◆ EXTRAIT

Or, dans nos études du futur (et surtout s’agissant de participation, qui relève de la libre action de l’homme au service de ses fins), nous devrions idéalement être à la fois objectifs et normatifs — plus objectifs afin d’être mieux normatifs. Mais on voit qu’il y a antinomie pratique entre les deux modes de prévoir. Il semble que Marx ait eu raison de considérer comme mutuellement exclusives les activités de compréhension (interprétation scientifique ou philosophique) et de changement du monde (politique, révolution) (Thèses sur Feuerbach, n° XI). Dans la mesure où le savant se veut observateur passif, il est mauvais citoyen, et dans la mesure où en tant que citoyen il refuse certains « faits », veut changer les données d’un phénomène, il n’est plus « scientifique ». Objectivité et normativité, ces deux « variables conjuguées » seraient donc ici en relations d’incertitude.

En revanche, et à l’inverse, on pourrait aussi bien soutenir — par un raisonnement homologue à celui de L. de Broglie sur le dualisme onde-corpuscule et sur les inégalités de Heisenberg — que les aspects antinomiques « sont complémentaires en ce sens qu’il est nécessaire de faire intervenir ces deux aspects pour l’interprétation de l’ensemble des propriétés observables (des corpuscules)9 ».

◆ DONNÉES ENREGISTRÉES

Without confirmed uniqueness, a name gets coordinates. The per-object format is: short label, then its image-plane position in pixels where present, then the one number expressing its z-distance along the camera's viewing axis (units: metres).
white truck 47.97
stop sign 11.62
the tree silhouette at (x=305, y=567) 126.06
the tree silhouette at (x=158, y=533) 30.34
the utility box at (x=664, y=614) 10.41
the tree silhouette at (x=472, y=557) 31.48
* * *
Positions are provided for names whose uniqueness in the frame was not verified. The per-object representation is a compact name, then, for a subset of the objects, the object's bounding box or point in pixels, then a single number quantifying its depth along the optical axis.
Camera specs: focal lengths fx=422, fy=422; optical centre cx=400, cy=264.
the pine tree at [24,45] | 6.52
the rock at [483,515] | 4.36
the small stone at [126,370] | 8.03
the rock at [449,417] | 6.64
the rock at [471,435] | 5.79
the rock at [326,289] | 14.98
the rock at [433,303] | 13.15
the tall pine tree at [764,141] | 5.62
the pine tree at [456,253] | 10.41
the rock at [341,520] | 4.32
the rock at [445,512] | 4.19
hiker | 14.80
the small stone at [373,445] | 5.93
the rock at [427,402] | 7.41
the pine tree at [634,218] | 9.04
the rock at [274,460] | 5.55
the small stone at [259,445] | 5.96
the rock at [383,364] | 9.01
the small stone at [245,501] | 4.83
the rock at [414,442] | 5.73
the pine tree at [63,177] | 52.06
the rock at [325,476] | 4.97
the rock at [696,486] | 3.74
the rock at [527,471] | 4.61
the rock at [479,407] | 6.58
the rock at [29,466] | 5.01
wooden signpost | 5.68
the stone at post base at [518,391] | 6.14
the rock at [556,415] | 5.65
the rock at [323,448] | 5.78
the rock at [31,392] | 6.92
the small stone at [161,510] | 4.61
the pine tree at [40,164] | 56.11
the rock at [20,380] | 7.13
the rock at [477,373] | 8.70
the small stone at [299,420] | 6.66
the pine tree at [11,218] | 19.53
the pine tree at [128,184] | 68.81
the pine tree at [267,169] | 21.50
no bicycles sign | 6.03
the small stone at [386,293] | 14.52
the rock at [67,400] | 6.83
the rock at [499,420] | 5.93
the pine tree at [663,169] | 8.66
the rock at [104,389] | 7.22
---
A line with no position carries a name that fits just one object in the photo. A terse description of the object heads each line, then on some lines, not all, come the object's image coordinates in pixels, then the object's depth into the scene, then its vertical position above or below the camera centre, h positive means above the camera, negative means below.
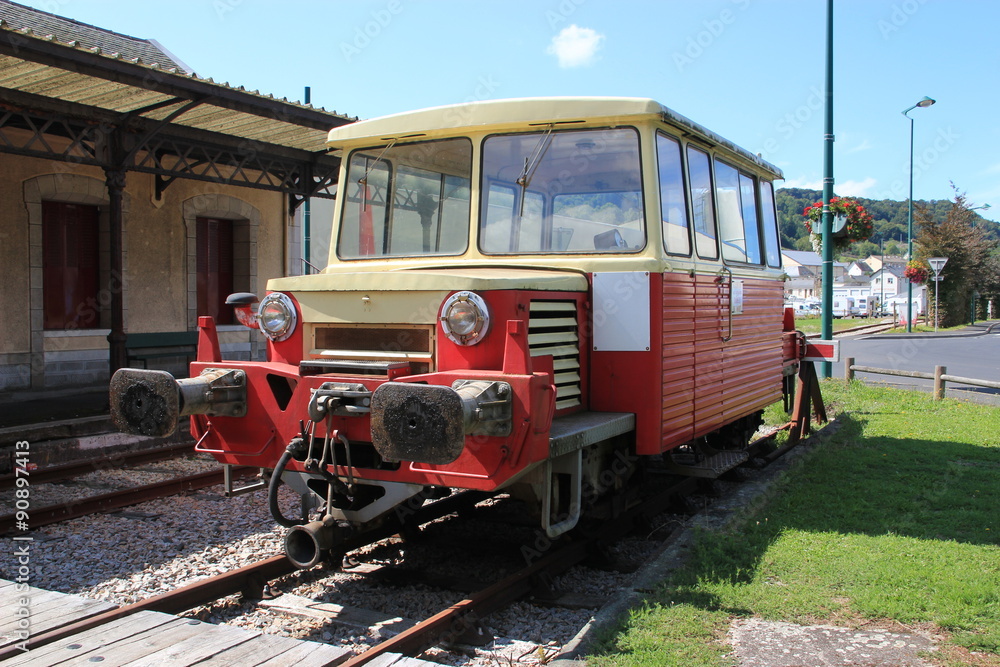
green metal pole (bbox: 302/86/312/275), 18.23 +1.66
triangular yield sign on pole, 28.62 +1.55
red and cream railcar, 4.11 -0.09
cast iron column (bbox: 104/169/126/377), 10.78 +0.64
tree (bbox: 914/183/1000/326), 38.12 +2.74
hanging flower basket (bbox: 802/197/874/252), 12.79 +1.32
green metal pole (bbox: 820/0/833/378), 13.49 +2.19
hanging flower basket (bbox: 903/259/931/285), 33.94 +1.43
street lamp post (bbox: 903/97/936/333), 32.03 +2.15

◆ ÉNONCÉ 1
Indiquez si chacune des affirmations suivantes concorde avec l'extrait sur l'objectivité et la normativité, en répondant par oui ou par non et en citant textuellement les mots qui en décident. (a) Marx aurait eu raison de juger compatibles la compréhension du monde et son changement. (b) Le savant qui se veut observateur passif est un mauvais citoyen. (c) Le raisonnement évoqué dans le second paragraphe est présenté comme homologue à celui de L. de Broglie.
◆ ÉNONCÉ 2
Recopiez sans rien changer le passage de l'extrait sur l'objectivité et la normativité qui commence par « Or, dans nos » et se poursuit jusqu'à « en relations d’incertitude. ».

◆ RÉPONSE RÉDIGÉE 1
(a) Non : « Il semble que Marx ait eu raison de considérer comme mutuellement exclusives les activités de compréhension (interprétation scientifique ou philosophique) et de changement du monde (politique, révolution) ».
(b) Oui : « Dans la mesure où le savant se veut observateur passif, il est mauvais citoyen ».
(c) Oui : « par un raisonnement homologue à celui de L. de Broglie sur le dualisme onde-corpuscule et sur les inégalités de Heisenberg ».

◆ RÉPONSE RÉDIGÉE 2
Or, dans nos études du futur (et surtout s’agissant de participation, qui relève de la libre action de l’homme au service de ses fins), nous devrions idéalement être à la fois objectifs et normatifs — plus objectifs afin d’être mieux normatifs. Mais on voit qu’il y a antinomie pratique entre les deux modes de prévoir. Il semble que Marx ait eu raison de considérer comme mutuellement exclusives les activités de compréhension (interprétation scientifique ou philosophique) et de changement du monde (politique, révolution) (Thèses sur Feuerbach, n° XI). Dans la mesure où le savant se veut observateur passif, il est mauvais citoyen, et dans la mesure où en tant que citoyen il refuse certains « faits », veut changer les données d’un phénomène, il n’est plus « scientifique ». Objectivité et normativité, ces deux « variables conjuguées » seraient donc ici en relations d’incertitude.